Support: Britta Planer-Friedrich, Thomas Borch, Regina Lohmayer

Knowledge of the sorption behavior of arsenic (As) is important because of its natural occurrence and toxicity. Previous studies described higher sorption onto iron sulfide minerals for arsenite, As(III), and arsenate, As(V), than for thioarsenates, thiolated pentavalent arsenic species. This study investigated the formation of thioarsenates in a system containing sulfur and iron. Two mineral formation processes of mackinawite (FeS) were compared, one in the absence (preformed mineral) and the other in the presence (concurrent formation) of As during synthesis. Preformed mineral experiments resulted in high removal of As from suspension. Speciation was dominated by As(V). Higher mobility of As was observed in concurrent formation experiments. Speciation was dominated by As(III) and thioarsenates.

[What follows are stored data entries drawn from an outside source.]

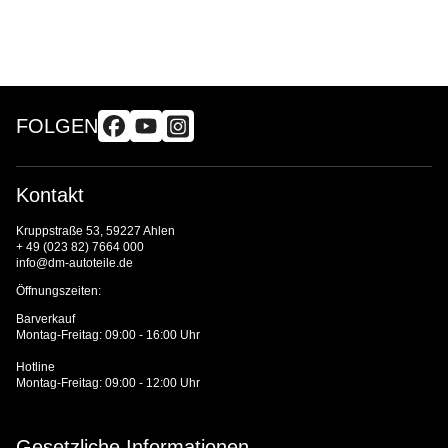
FOLGEN
Kontakt
Kruppstraße 53, 59227 Ahlen
+ 49 (023 82) 7664 000
info@dm-autoteile.de
Öffnungszeiten:
Barverkauf
Montag-Freitag: 09:00 - 16:00 Uhr
Hotline
Montag-Freitag: 09:00 - 12:00 Uhr
Gesetzliche Informationen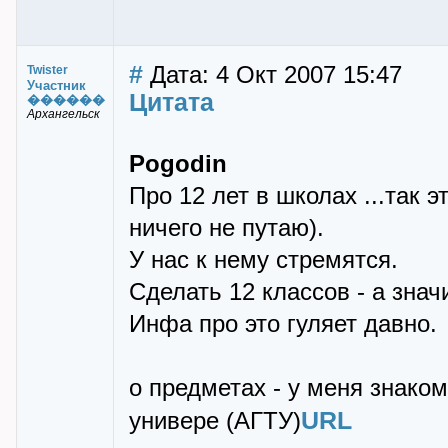
#
Дата: 4 Окт 2007 15:47
Twister
Участник
Цитата
������
Архангельск
Pogodin
Про 12 лет в школах ...так 
ничего не путаю).
У нас к нему стремятся.
Сделать 12 классов - а знач
Инфа про это гуляет давно.
о предметах - у меня знако
URL
универе (АГТУ)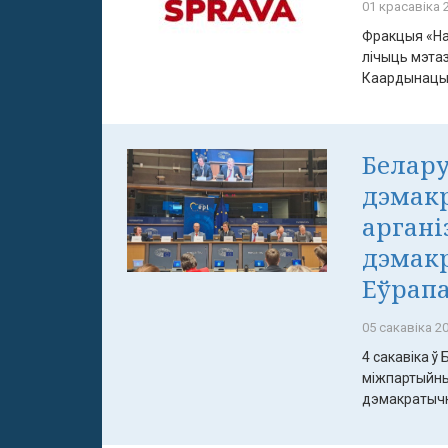
01 красавіка 2
Фракцыя «На
лічыць мэта
Каардынацыйн
Белару
дэмакр
аргані
дэмак
Еўрап
05 сакавіка 20
4 сакавіка ў
міжпартыйны
дэмакратычны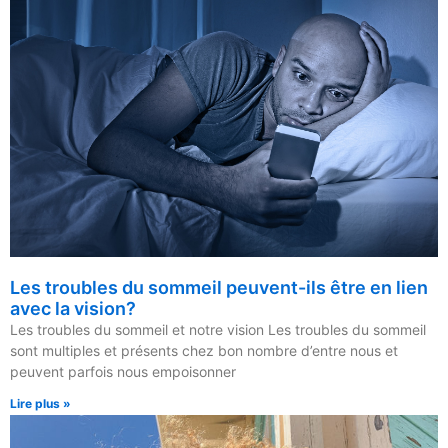
Les troubles du sommeil peuvent-ils être en lien
avec la vision?
Les troubles du sommeil et notre vision Les troubles du sommeil
sont multiples et présents chez bon nombre d’entre nous et
peuvent parfois nous empoisonner
Lire plus »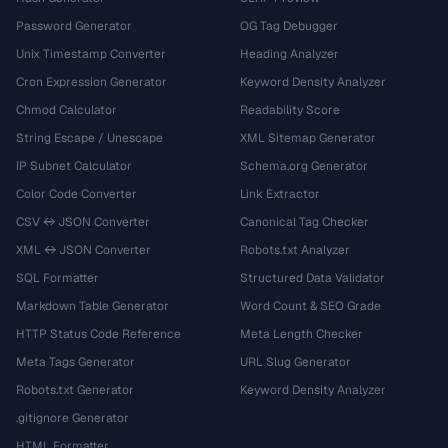
Password Generator
OG Tag Debugger
Unix Timestamp Converter
Heading Analyzer
Cron Expression Generator
Keyword Density Analyzer
Chmod Calculator
Readability Score
String Escape / Unescape
XML Sitemap Generator
IP Subnet Calculator
Schema.org Generator
Color Code Converter
Link Extractor
CSV ↔ JSON Converter
Canonical Tag Checker
XML ↔ JSON Converter
Robots.txt Analyzer
SQL Formatter
Structured Data Validator
Markdown Table Generator
Word Count & SEO Grade
HTTP Status Code Reference
Meta Length Checker
Meta Tags Generator
URL Slug Generator
Robots.txt Generator
Keyword Density Analyzer
.gitignore Generator
HTML Formatter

The reduced species As(III) was likely to react with elemental sulfur to thiolated As species. Formation of thioarsenates may be the reason for higher mobility of As in the aqueous phase as shown by other studies. Confirmation of thioarsenates in Fe-rich suspensions is difficult because of precipitation of iron during storage, As co-precipitation, and As speciation changes. In this study, recovery problems were found using the anoxic, ethanolic and cool storage method. Flash-frozen storage with EDTA addition probably led to artificial thioarsenate formation. In a natural environment, concurrent formation of mackinawite in the presence of As is important, because of reductive dissolution of iron oxides with sorbed As. Transformation to iron sulfides may lead to mobilization of As due to the observed thioarsenate formation.